Last month I posted a film blog about La La Land, the old-style musical which collected five Baftas in the awards ceremony at the Albert Hall on Sunday evening, including being voted best film and acknowledging Emma Stone as best actress in a leading role, in part no doubt for her performance in the movie’s signature scene, a night-time dance with Ryan Gosling in a setting high above a fairytale-like Los Angeles, during which she is wearing a vivid yellow dress.
But it’s not only in cinemas that yellow has been making a splash. Sales of yellow dresses apparently soared after women saw the film. According to the fashion website Edited, there was a 44% hike in such purchases in the week following the UK release of the movie on January 13. Furthermore, yellow was the most popular colour worn by A-list celebs at last month’s Golden Globes awards. And why not? What colour could more epitomise sun and summer? And/or optimism and happiness?
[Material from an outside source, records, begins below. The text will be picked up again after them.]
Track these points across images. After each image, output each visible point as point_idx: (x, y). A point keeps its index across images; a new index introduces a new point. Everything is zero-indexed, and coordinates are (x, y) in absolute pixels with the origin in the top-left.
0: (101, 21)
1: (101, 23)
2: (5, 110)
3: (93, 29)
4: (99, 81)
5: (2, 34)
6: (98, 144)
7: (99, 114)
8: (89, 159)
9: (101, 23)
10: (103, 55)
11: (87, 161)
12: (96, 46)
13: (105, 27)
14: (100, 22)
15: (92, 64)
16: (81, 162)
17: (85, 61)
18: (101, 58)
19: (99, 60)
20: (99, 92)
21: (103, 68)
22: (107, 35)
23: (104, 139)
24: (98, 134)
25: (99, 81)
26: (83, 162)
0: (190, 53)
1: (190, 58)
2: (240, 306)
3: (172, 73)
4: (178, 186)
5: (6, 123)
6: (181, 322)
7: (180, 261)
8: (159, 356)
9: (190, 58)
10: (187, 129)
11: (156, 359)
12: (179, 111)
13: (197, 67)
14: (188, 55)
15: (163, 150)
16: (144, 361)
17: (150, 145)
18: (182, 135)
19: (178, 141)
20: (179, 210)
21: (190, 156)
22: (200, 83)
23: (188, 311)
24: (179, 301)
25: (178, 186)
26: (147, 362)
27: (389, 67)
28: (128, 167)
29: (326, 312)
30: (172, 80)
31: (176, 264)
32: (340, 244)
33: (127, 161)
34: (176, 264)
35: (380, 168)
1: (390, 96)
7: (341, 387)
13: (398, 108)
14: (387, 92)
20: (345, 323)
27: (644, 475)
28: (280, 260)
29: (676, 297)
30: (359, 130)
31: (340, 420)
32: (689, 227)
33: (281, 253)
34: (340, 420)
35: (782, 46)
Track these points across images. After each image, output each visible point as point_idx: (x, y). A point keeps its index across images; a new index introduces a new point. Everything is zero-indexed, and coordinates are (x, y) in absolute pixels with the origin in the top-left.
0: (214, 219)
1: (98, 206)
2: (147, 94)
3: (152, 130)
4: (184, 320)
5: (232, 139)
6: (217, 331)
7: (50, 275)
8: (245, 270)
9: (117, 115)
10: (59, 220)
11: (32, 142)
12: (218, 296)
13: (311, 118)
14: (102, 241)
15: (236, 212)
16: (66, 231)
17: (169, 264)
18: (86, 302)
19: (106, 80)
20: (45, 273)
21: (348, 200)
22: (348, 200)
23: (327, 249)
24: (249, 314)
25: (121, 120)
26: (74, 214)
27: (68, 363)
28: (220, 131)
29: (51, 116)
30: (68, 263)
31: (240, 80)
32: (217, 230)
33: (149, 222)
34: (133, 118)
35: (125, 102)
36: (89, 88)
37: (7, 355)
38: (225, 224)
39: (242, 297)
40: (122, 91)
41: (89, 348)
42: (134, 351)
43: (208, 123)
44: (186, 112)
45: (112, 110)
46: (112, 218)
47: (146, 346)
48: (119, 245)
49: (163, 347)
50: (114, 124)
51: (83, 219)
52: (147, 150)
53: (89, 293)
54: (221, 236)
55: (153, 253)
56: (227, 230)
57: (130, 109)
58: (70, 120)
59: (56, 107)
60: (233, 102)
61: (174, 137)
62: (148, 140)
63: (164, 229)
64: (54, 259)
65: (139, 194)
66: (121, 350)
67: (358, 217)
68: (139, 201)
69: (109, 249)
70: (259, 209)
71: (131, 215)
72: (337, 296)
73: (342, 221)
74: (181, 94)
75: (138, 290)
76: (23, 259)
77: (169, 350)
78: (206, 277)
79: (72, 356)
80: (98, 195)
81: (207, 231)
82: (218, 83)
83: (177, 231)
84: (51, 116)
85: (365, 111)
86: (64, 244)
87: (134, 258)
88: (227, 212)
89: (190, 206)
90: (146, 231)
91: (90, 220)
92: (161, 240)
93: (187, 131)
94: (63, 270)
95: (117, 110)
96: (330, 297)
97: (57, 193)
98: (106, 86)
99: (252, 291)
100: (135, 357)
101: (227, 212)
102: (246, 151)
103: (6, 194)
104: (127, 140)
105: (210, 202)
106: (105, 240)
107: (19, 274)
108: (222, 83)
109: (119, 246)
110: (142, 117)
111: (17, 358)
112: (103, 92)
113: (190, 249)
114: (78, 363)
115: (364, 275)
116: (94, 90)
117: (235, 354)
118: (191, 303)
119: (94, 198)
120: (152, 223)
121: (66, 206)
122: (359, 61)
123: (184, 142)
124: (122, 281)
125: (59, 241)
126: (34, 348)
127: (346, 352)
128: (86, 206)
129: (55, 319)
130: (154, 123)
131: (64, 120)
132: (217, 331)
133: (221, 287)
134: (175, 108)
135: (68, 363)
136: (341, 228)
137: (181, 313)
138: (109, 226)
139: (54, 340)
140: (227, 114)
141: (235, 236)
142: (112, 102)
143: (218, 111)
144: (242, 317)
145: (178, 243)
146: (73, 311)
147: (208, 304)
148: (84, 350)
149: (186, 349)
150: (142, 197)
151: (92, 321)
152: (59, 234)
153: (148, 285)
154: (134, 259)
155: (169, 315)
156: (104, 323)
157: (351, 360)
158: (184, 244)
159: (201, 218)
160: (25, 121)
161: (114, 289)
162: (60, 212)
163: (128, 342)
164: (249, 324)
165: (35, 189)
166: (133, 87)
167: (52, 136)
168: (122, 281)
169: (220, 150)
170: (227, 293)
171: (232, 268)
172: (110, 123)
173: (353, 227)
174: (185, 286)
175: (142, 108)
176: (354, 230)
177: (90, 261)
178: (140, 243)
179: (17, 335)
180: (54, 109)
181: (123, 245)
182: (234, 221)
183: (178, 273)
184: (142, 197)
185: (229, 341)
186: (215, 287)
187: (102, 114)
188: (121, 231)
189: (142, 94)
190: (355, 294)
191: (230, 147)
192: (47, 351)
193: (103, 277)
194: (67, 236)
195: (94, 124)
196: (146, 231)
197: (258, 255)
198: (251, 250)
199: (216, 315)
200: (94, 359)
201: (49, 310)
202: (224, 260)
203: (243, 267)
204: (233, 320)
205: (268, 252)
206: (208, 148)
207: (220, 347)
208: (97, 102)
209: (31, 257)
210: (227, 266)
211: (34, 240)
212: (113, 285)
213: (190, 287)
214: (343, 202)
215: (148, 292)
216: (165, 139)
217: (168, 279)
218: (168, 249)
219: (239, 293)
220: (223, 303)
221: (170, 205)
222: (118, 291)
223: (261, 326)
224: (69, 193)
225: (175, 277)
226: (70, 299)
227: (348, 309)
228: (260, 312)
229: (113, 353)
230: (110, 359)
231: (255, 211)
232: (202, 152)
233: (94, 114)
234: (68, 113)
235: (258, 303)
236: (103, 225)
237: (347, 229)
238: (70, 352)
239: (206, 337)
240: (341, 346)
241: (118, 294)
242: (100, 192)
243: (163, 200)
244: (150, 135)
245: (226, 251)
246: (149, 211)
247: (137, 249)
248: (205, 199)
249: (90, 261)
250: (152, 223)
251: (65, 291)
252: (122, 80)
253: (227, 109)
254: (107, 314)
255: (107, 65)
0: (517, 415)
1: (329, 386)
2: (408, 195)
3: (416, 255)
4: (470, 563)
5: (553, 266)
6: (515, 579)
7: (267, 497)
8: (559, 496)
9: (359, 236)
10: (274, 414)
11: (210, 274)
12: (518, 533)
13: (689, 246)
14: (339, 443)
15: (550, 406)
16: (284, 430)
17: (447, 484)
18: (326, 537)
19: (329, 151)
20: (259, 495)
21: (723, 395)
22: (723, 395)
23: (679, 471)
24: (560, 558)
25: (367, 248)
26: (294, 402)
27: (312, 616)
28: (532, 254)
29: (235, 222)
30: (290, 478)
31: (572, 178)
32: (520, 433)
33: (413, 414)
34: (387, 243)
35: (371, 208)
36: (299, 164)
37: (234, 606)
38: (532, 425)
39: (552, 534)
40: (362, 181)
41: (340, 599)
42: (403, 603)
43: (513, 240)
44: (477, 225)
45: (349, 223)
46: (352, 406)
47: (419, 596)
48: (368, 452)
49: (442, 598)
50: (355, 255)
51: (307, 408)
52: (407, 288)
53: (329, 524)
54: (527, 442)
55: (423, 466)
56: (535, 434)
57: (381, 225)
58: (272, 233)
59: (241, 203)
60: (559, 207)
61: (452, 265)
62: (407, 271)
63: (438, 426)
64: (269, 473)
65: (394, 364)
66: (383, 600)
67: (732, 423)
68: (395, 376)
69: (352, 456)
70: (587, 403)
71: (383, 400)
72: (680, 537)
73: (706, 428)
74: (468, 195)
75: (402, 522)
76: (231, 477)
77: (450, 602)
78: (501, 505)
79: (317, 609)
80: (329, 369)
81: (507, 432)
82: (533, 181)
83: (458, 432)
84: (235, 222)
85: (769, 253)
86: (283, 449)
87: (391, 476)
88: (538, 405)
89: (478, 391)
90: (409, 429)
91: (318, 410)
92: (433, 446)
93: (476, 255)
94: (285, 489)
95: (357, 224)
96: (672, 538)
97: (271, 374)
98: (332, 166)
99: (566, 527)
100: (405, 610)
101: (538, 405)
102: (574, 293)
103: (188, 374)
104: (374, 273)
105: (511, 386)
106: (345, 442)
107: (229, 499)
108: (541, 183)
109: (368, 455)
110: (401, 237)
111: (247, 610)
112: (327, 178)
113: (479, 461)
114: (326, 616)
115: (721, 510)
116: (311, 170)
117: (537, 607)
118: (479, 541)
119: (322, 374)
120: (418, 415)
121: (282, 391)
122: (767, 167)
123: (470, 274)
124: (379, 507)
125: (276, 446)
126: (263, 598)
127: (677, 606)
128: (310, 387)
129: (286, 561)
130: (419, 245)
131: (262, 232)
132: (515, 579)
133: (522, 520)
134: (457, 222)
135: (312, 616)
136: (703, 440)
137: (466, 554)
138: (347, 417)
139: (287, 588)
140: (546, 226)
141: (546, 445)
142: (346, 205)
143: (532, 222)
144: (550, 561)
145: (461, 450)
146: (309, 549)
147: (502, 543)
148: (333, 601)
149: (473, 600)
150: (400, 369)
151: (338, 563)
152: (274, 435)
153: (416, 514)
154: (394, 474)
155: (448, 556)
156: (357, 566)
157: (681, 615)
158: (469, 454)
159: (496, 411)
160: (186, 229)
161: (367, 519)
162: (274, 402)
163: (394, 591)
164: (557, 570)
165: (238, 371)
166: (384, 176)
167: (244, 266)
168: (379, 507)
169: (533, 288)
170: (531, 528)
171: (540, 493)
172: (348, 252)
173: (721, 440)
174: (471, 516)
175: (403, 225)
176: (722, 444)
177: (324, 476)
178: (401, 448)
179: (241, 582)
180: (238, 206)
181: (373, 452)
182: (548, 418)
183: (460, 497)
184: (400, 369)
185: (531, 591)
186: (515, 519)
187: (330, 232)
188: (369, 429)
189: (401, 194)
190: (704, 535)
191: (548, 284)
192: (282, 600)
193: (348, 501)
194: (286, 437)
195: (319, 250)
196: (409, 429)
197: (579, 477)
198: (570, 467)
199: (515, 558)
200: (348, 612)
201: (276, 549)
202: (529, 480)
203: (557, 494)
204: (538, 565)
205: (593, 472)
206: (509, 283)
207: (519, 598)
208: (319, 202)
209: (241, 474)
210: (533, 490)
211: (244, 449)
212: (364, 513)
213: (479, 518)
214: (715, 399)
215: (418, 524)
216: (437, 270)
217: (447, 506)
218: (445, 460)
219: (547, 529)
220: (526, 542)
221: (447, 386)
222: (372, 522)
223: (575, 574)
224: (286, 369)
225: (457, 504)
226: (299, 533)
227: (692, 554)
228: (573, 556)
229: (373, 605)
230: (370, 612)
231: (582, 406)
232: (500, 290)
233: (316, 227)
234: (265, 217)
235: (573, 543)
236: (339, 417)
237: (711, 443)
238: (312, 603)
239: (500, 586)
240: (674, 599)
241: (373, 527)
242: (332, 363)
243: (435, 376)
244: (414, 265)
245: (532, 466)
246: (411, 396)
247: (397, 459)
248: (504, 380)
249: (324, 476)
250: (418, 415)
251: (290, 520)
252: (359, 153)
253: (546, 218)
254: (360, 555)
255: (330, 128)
There’s a verse in a David Gilmour song, The Girl in the Yellow Dress, which is quite evocative and in context here:
She dances like a flame
Words unheard
Eyes closed and yellow dress
Whirls and swirls
Granted the image below is not of a dress – rather it’s a trouser suit – and nor is the one on the home page, where the sartorial ensemble comes set off with quite a bit of black. (Incidentally, both photos were taken by my niece, Lauren Green…I know, but one can’t change a surname by deed poll just to fit in with the theme of a blog.) However, with regard to Gilmour’s lyric, I think it is marvellously suggestive of femininity, and while I am not suggesting any overarching stereotype in this instance, yellow is a colour that is probably more associated with women than with men. Well, unless maybe that man is George Osborne in one of his frequent sightings in a hi-vis jacket while he was highly visiting some potentially dangerous work site in the days before Brexit, i.e. when he had a job.
Yellow will very much be to the fore in a new Channel 4 series, Locked Up, a Spanish-import television programme about life in a women’s prison which begins in April. Yellow is the colour of the uniforms of the inmates, who from the publicity photos actually look more like models. Well, of course, they do – they’re actresses. Talking of which, there’ll be plenty of those on show in ten days time, because the Oscars are looming. I guess that might mean a few more thespian political remarks aimed at the American president (BTW, as an adjective, trumpery means ‘showy but worthless’) but that’s just the way it goes.
Of course, The Donald seems to be more of an outraged orange kind of guy than a mellow yellow but, be that as it (Theresa) may, spring is almost upon us. Anyone for daffodils?